• Exercise
Going through the data below, find how many lines include the word "must", and reply with that number alone.
------ Task input ------
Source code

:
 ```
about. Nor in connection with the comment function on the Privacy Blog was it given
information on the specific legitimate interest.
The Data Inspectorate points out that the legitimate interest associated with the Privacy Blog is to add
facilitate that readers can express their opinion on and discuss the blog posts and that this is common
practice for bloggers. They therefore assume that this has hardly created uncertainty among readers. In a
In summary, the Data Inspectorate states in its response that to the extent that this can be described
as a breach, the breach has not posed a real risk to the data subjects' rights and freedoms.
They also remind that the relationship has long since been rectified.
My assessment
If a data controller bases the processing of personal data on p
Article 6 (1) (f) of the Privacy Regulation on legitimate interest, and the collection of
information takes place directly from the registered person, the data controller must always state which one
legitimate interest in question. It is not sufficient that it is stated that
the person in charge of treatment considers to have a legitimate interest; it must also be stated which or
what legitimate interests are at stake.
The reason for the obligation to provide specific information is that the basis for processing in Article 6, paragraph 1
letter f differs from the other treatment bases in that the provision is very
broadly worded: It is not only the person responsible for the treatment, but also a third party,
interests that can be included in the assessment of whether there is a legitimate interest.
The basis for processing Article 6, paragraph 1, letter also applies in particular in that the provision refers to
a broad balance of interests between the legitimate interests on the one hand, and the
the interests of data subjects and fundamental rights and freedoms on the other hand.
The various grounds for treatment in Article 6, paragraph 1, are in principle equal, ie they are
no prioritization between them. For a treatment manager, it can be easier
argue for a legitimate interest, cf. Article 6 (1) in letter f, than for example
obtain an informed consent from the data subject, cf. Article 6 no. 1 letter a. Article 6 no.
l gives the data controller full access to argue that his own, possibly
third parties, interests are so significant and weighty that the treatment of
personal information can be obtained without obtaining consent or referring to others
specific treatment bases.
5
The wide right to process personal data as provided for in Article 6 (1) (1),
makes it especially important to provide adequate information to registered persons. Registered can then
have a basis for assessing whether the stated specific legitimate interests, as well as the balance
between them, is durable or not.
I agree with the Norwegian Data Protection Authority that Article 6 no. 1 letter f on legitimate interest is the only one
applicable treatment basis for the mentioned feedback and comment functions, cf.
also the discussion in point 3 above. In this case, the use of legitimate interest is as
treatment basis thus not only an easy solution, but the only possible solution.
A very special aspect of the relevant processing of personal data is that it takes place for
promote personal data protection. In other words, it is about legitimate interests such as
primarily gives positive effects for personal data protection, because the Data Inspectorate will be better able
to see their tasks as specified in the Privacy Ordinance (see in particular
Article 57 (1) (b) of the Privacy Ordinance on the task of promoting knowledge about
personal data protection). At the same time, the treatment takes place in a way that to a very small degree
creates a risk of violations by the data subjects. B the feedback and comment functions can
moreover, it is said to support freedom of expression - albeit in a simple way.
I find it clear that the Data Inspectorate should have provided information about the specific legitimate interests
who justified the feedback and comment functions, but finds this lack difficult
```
------
• Written answer
2